• _Exercise instructions_
1: In the post on Gilead, what does Rev. John Ames begin writing for his young son?
2: Continue the post on Gilead from the point where it stops.

• _Extract_
::::::

Thursday, July 15, 2010

Gilead and the Implications of Grace

In Marilynne Robinson's Gilead, Rev. John Ames is in failing health, approaching death. He has a young son, the product of a late-in-life marriage to a much younger woman. Realizing that there is much that he will not be present to teach his son, Rev. Ames takes up writing a letter to his son, intending it to be read when his son is closer to adulthood.

In this letter he writes about many of life’s lessons that he’s learned and recounts many of the events that have made up his life. At one point (pp. 72-73), Rev. Ames has this to say about his best friend’s son:
“I don’t know how one boy could have caused so much disappointment without ever giving any grounds for hope. Man, I should say, since he’s well into his thirties. No, he must be forty by now. He is not the eldest or the youngest or the best or the bravest, only the most beloved.”

::::::

• _Data shown_
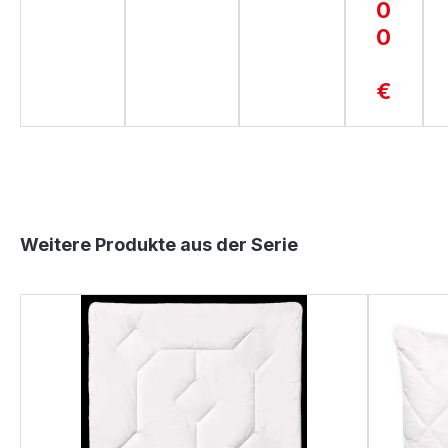
U
0
R
0
€
Produktgalerie überspringen
Weitere Produkte aus der Serie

::::::

• _List of answers_
1: A letter to his son, meant to be read when the boy is closer to adulthood.

2:
He goes on to state,
“I have said at least once a week that there is an absolute disjunction between our Father’s love and our deserving. Still, when I see this same disjunction between human parents and children, it always irritates me a little. (I know you will be and I hope you are an excellent man and I will love you absolutely if you are not.)”
Indeed, how absolute is the disjunction between God’s love and our deserving. This is one of the hardest lessons for us to learn. Even after we’ve learned it conceptually, it is so hard to learn it functionally. The Bible is absolutely clear that we can do nothing to merit God’s love. Our sinful condition leaves us deserving nothing but his wrath. And yet he has loved us still! Christ’s perfect obedience has earned the Father’s love and favor for us, and his death on the cross has atoned for our sin, absorbing the punishment we deserved.

Especially in light of this grace, it is amazing how quick we are to apply standards to others that we have no intention of applying to ourselves. Rev. Ames readily acknowledges that he will love his son absolutely regardless of his deserving, when only a sentence earlier he had stated how much that irritates him in others. If we were to, in humility count others more significant than ourselves (Philippians 2:19) and to love our neighbor as ourselves (Leviticus 19:18), it would radically change the amount of grace we are willing to afford others.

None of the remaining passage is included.